> Metin bölümü
--- --- ---

Kansu Yıldırım: Patron şantajının sürebilmesi için ‘işsizlik sopası’na ihtiyaç var

İSİG Meclisi Gönüllüsü Kansu Yıldırım, yapısal işsizlik ve ‘Birden çok faili bulunan politik cinayet’ dediği işçi intiharlarının dinamiklerini anlattı: İşsizlik, borçluluk, yoksulluk, aşırı ve uzun çalışma, stres, kaygı, işyerinde sözlü veya fiziksel şiddet, hakaret, değersizlik duygusu, depresyon, tükenmişlik sendromu arttıkça işçilerin üzerindeki ruhsal ve bedensel yük de artıyor. Üretim alanında kapitalist şiddet, bölüşüm alanında ise şok yaşanıyor.

AKP’nin iktidara geldiği 2002 ile 2019 yılları arasında -resmi rakamlarına göre bile- 4 bin 801 kişinin geçim zorluğu nedeniyle intihar ettiği biliniyor.

Gerçek işsizliğe ilişkin rakamlar, TÜİK tarafından gizlenmeye çalışılsa da mızrak çuvala yine sığamıyor; işsizlik, borç, mobbing, yoksulluk, özsaygısını yitirme gibi nedenle yaşamına son veren işçilerin sayısı giderek artıyor.

İşsizliğin de ‘işe dair’ olduğunu patronların, “Aynı işi daha ucuza yapacaklar kapıda bekliyor” içerikli işten atma tehditlerinden biliyoruz. Çalışanların ağır ve kötü koşullarda, uzun saatler boyu, sefalet ücretine çalıştırılabilmelerinin ancak işsizlikle mümkün olduğu bir başka temel gerçek olarak ifade ediliyor.

“Şantaj sisteminin sürdürülebilmesi için işsizliğin de yapısal olarak devam etmesi gerekiyor” diyen İşçi Sağlığı ve İş Güvenliği Meclisi (İSİG) Gönüllüsü Kansu Yıldırım, yapısal işsizliğe, patronların işsizliğe neden ihtiyaç duyduğuna ve işçi intiharlarının dinamiklerine dair Gazete Karınca’nın sorularını yanıtladı.

Türkiye’de işsizliğin yapısal olarak yüzde 10’un altına hiç düşmediğini biliyoruz. Ülkenin mevcut koşullarında işsizliği azaltmak/bitirmek gerçekten mümkün değil mi?

--- --- ---

> Alıştırmalar
**1)** İşsizlik söyleşisindeki şu cümleyi İngilizceye çevirin: "Üretim alanında kapitalist şiddet, bölüşüm alanında ise şok yaşanıyor."
**2)** İşsizlik söyleşisinin devamını, son sorudan sonra gelecek şekilde yazın.

--- --- ---

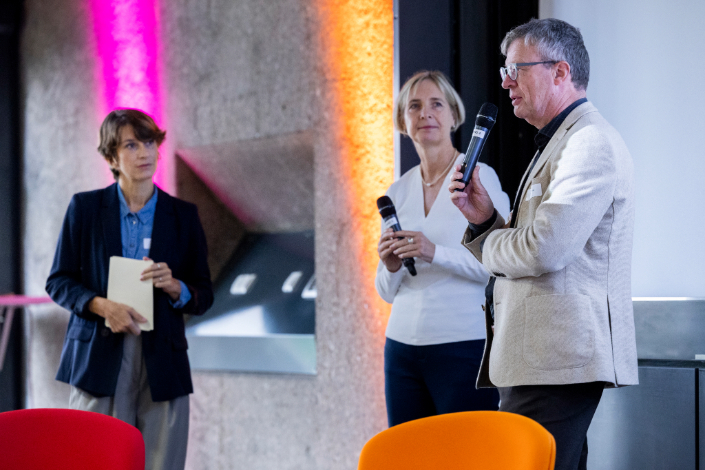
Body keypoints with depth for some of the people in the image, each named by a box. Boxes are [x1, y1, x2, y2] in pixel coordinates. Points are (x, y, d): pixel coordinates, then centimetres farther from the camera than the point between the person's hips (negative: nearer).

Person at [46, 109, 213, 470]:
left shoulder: (183, 216, 10)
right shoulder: (85, 207, 6)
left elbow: (203, 297, 12)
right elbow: (58, 282, 6)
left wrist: (174, 287, -10)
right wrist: (101, 305, -11)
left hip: (162, 364, 1)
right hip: (99, 360, -1)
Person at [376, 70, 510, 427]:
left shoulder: (479, 177, -3)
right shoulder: (397, 192, 13)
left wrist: (436, 253, -21)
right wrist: (391, 267, -5)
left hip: (465, 347, -5)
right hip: (403, 346, 5)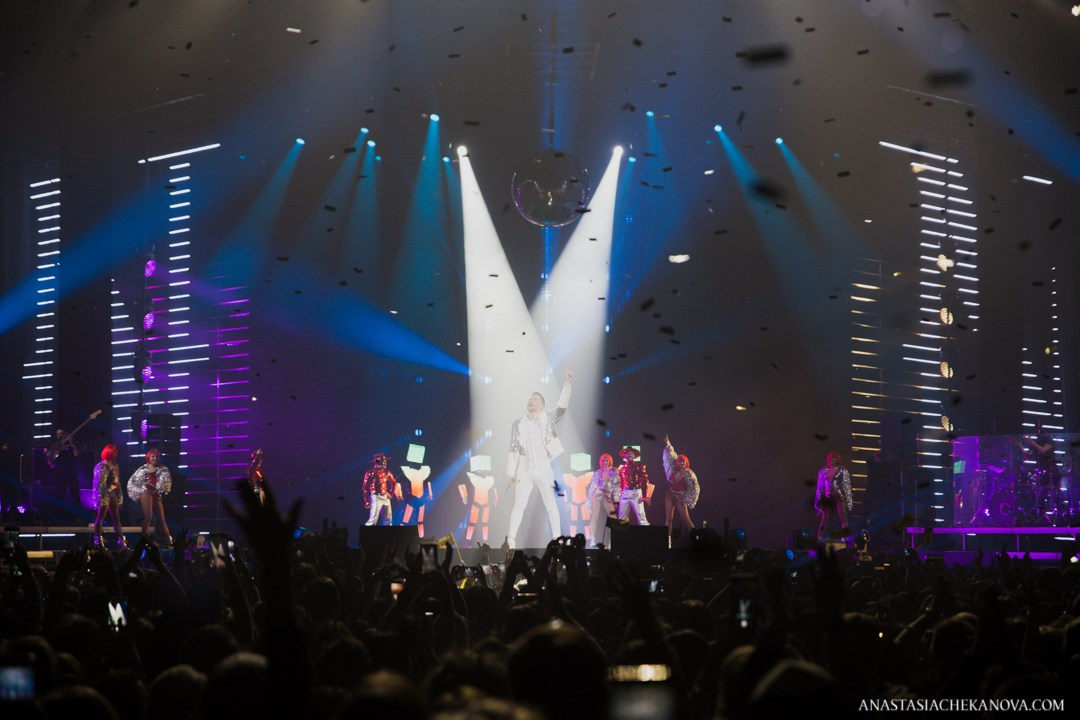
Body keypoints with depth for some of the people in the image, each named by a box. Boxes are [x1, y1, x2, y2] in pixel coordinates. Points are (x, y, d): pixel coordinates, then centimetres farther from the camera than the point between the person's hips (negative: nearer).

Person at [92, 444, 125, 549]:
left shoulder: (114, 465, 14)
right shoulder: (103, 466, -12)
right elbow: (101, 482, -17)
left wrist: (120, 496, 14)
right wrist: (102, 497, -22)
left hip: (113, 494, 9)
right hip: (105, 494, -9)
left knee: (116, 517, 8)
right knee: (101, 516, -5)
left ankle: (120, 540, 10)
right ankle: (97, 540, -3)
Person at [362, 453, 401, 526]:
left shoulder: (386, 472, 9)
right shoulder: (370, 472, -9)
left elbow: (393, 483, 22)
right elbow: (365, 488, -8)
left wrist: (390, 493, 7)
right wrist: (367, 501, -12)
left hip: (386, 497, 7)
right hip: (376, 497, -7)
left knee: (388, 519, 9)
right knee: (373, 519, -13)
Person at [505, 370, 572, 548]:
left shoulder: (547, 419, 6)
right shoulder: (518, 424, 11)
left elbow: (561, 408, -9)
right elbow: (513, 449, 8)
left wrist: (566, 384, -20)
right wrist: (510, 473, 2)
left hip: (543, 469, -1)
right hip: (524, 471, 1)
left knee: (550, 504, 2)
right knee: (519, 504, -3)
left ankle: (557, 539, 3)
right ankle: (511, 539, -5)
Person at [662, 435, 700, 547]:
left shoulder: (688, 474, -8)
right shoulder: (674, 470, 3)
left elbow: (694, 489, -8)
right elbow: (670, 456, 10)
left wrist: (687, 500, -11)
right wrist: (667, 444, 7)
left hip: (680, 498, -4)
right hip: (670, 495, 4)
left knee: (686, 519, -7)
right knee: (669, 518, 1)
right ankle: (668, 540, 2)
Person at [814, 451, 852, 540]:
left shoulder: (843, 471, 3)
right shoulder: (823, 471, 9)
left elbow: (847, 486, 1)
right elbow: (820, 487, 12)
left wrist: (848, 500, -5)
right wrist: (819, 500, 9)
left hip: (839, 496, -2)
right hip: (827, 497, 2)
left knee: (844, 520, -6)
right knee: (824, 520, 2)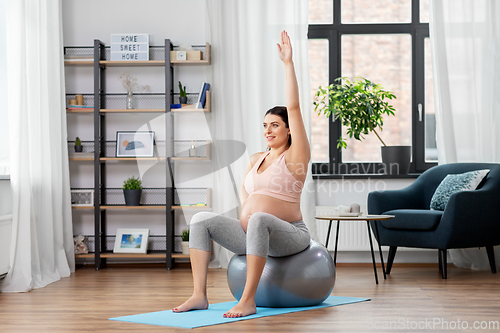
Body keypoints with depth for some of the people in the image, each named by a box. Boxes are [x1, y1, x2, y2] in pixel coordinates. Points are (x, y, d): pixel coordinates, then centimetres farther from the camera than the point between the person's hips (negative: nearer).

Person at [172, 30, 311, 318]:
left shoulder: (294, 156, -4)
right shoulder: (257, 159, 15)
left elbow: (294, 107, -12)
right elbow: (244, 187, 29)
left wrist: (288, 63, -13)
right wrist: (245, 212, 9)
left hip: (289, 235, -7)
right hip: (253, 233, 7)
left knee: (259, 220, -40)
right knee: (201, 220, -11)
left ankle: (248, 300, -38)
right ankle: (200, 295, -21)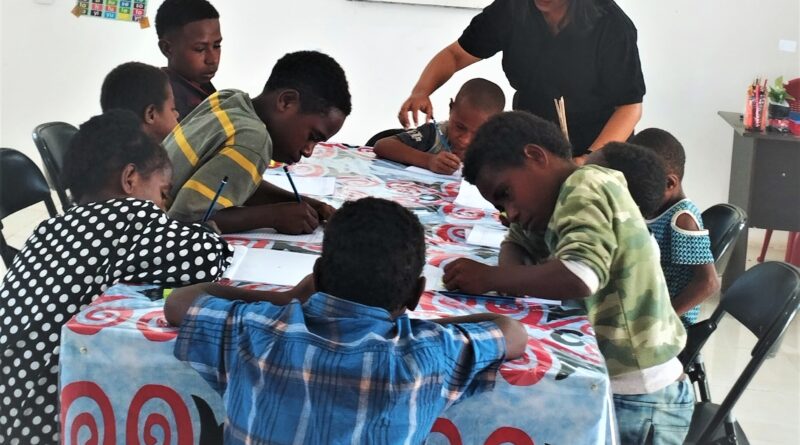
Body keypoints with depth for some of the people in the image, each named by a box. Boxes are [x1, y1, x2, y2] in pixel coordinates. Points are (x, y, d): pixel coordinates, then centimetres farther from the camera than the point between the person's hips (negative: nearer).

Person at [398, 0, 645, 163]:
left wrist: (589, 161, -28)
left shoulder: (613, 27, -17)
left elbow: (630, 106, -13)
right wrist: (421, 91, -21)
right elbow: (456, 54, -1)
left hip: (595, 155, -2)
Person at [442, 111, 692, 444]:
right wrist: (512, 274, -1)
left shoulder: (584, 187, -16)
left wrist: (490, 278, -18)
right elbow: (515, 241, 22)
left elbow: (580, 277, -30)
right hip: (610, 384, 8)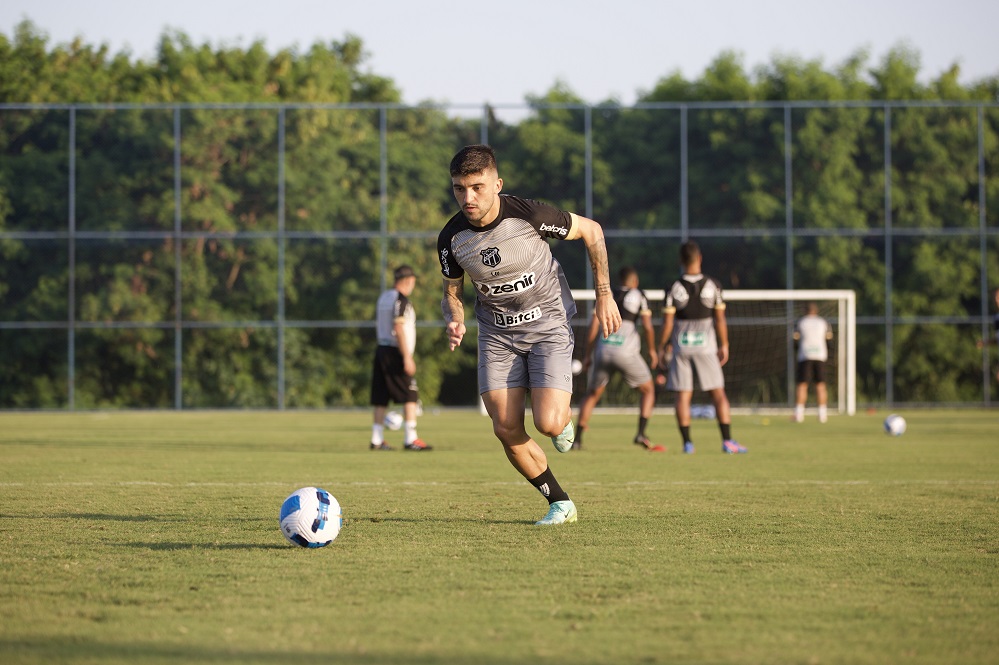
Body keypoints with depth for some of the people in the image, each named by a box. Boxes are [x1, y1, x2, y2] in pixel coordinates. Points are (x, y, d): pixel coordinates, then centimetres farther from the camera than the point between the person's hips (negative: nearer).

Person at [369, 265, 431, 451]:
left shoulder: (383, 297, 16)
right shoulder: (401, 300, -11)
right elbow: (398, 329, -19)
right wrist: (407, 357, -20)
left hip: (381, 351, 9)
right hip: (396, 353, -9)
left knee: (381, 399, 8)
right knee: (410, 397, -6)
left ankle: (377, 440, 8)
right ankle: (410, 439, -10)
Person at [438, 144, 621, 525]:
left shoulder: (529, 215, -23)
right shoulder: (451, 239, -13)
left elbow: (591, 231, -6)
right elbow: (452, 293, 5)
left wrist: (604, 295, -6)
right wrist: (455, 322, -19)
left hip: (548, 326, -3)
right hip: (497, 334, 3)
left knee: (547, 423, -19)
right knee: (507, 431, -6)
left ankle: (564, 416, 20)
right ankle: (560, 504, 15)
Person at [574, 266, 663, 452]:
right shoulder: (639, 296, 8)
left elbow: (594, 326, 9)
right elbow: (647, 327, -2)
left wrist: (588, 354, 13)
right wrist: (652, 350, 12)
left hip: (603, 349, 3)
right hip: (627, 351, -3)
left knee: (592, 395, 16)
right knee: (647, 390, 15)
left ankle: (577, 440, 5)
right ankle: (641, 433, -2)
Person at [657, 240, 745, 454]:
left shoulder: (674, 288, -5)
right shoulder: (712, 285, -3)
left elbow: (667, 323, -5)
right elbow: (720, 319, -1)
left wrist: (662, 347, 7)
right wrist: (724, 345, 9)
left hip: (681, 346, 0)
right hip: (706, 345, 0)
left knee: (683, 396, 3)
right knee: (718, 393, 4)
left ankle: (687, 442, -1)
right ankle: (727, 441, -2)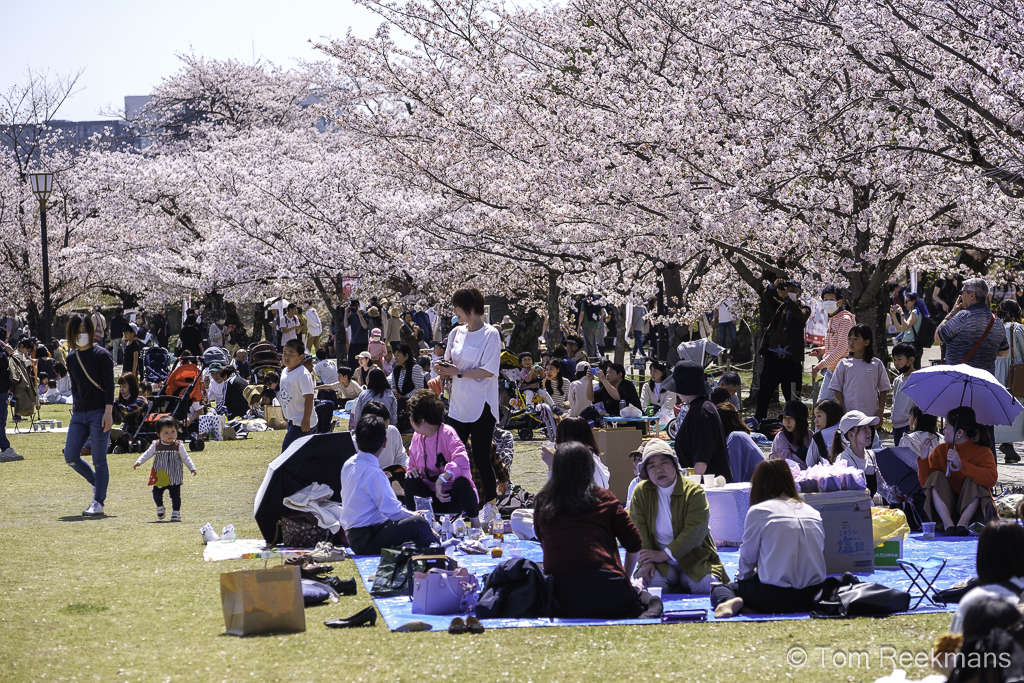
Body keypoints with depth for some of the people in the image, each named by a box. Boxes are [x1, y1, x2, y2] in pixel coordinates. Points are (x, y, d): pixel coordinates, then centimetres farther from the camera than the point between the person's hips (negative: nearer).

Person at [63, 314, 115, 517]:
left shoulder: (102, 355, -5)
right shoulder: (71, 358, 12)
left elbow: (109, 386, -9)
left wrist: (108, 413, -16)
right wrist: (77, 406, 14)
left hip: (99, 413, -6)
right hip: (79, 414, 6)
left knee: (99, 460, -6)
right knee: (70, 456, -2)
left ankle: (98, 503, -4)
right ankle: (97, 483, 21)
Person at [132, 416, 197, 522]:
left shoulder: (178, 446, -4)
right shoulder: (156, 446, -2)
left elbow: (185, 458, 3)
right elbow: (147, 454, 2)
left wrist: (192, 468, -7)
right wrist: (138, 462, -12)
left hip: (175, 477, -1)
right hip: (159, 477, 1)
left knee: (175, 495, -2)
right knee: (156, 493, 3)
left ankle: (176, 512, 9)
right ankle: (160, 507, 31)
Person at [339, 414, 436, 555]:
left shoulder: (349, 464, 9)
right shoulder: (373, 473, -21)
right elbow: (391, 509, -19)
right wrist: (414, 516, 0)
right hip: (365, 540, -10)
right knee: (418, 523, -22)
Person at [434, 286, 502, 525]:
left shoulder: (491, 334, -9)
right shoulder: (456, 333, 10)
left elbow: (489, 371, -16)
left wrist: (459, 372, -18)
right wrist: (443, 368, -3)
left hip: (482, 406, -6)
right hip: (458, 405, 6)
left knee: (481, 458, -2)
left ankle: (490, 505, 11)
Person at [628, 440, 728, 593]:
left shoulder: (695, 492, -8)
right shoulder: (640, 492, 0)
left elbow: (694, 532, -15)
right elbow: (638, 530, -5)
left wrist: (664, 554, -20)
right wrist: (646, 562, -19)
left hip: (694, 559, -1)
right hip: (658, 560, 1)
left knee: (706, 586, -27)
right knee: (650, 583, -29)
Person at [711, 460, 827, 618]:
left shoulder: (758, 511, -3)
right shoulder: (814, 513, 11)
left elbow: (747, 559, 3)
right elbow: (821, 554, 16)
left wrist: (742, 576, 25)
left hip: (776, 596, -5)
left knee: (719, 590, 17)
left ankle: (730, 602, -17)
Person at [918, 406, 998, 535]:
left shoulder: (981, 451, -5)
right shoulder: (940, 451, 6)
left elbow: (992, 478, -27)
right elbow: (925, 484, -1)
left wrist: (961, 464, -31)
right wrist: (923, 459, -14)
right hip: (944, 507, 3)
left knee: (973, 481, -26)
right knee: (936, 477, -19)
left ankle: (963, 523, -39)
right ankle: (948, 524, -38)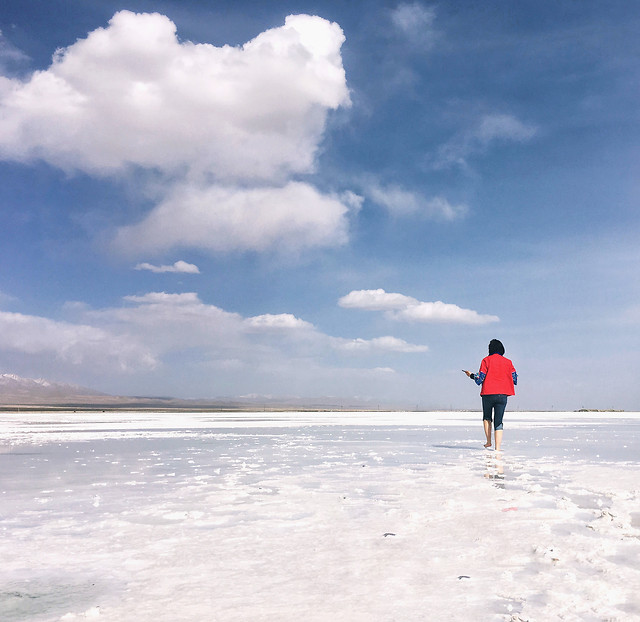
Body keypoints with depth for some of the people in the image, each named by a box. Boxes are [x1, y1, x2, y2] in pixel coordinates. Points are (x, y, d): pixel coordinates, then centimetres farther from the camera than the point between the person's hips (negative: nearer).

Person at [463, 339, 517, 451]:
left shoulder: (486, 360, -1)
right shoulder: (508, 362, 7)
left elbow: (479, 379, -4)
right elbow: (515, 380, 5)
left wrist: (471, 375, 15)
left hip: (488, 394, -1)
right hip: (502, 395, 1)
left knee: (487, 417, 22)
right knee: (498, 421, 2)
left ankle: (488, 441, 16)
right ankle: (497, 449, -7)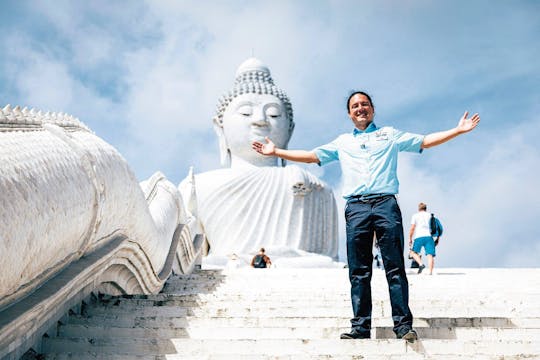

--- --- ---

> Görev yanıtları
**1)** Capitalist violence is experienced in the sphere of production, and shock in the sphere of distribution.

**2)**
DİSK-AR’ın güncel verilerine göre geniş tanımlı işsiz sayısı 7 milyon civarında. TÜİK’e göre işsiz sayısı son bir yılda 560 bin azalırken İŞKUR’a göre ise 148 bin arttı. Mevcut sistemde tam istihdama yani işsizlerin olmadığı bir çalışma ortamına ulaşmak imkânsız. Bunun nedeni de işsizliğin kapitalizme içkin bir olgu olmasından kaynaklanması. Çünkü işsizler de işçi sınıfının bir parçası ve “artık nüfus” olarak sermaye birikiminin kaldıraçlarından birisi.

Kapitalizm dediğimiz sistem, basitçe, krizlerle, durgunluklarla, aşırı birikimle ilerleyen, çok büyük ölçekli yığınsal meta üretimidir ve artık nüfusu da üretir, bunun bir bölümünü az ya da çok ölçüde emer. İşsizlik olduğu müddetçe, işçilerin işgücü piyasasındaki konumları sermayenin inisiyatifinde olurken, çalışmaya başladıklarında ücret pazarlığı, sendikal haklar gibi örgütlenme özgürlükleri üzerinde de basınç oluşturuluyor.

Hakkını arayan işçilere karşı patronların dile getirdiği “Beğenmiyorsan işi bırak” ya da “Senden daha azına çalışacak dışarda onlarca insan var” şantaj sisteminin sürdürülebilmesi için işsizliğin de yapısal olarak devam etmesi gerekiyor.

“İşsizliğin de yapısal olarak devam etmesi” dediniz. Bunu açabilir misiniz?

İşsizliğin bir boyutu da “harcanabilir emek” olarak karşımıza çıkıyor. Özellikle emek yoğun sektörlerde gir-çık usulü işe alınan, gündelik usulü çalışan, maaşları eksik ya da geç yatırılan, iş kazası ya da iş cinayeti durumlarında patronların mesuliyet almaktan kolayca kaçınabildiği, kadrolu güvenceli işi olmayan, her zaman işsiz kalma tehlikesi yaşayan büyük bir kesim var.

Ya çocuk ve genç işçilerden ya emeklilik çağındaki işçilerden ya da göçmen ve mülteci işçilerden oluşan bu kesim, durgun göreli artık nüfus olarak en yoksul ve ücret pazarlığı imkânı olmayan işgücü ordusunu oluşturuyor.

20 yıllık AKP iktidarının ekonomi politikaları, emeğiyle geçinmek zorunda olan milyonlar için ne söylüyor?

AKP iktidarı sınıfsal kökeni itibariyle sermayenin sektörel düzlemde çok farklı kesimlerinin (sanayi, inşaat, turizm, eğitim, sağlık, imalat, tekstil, metal, vb.…) siyasal ittifakından oluşan bir parti. Türkiye ekonomisinin girdiği yapısal ya da konjonktürel krizlere göre de ittifakın bileşimi değişti; kimi zaman tasfiyeler oldu, kimi zaman yenileri eklendi.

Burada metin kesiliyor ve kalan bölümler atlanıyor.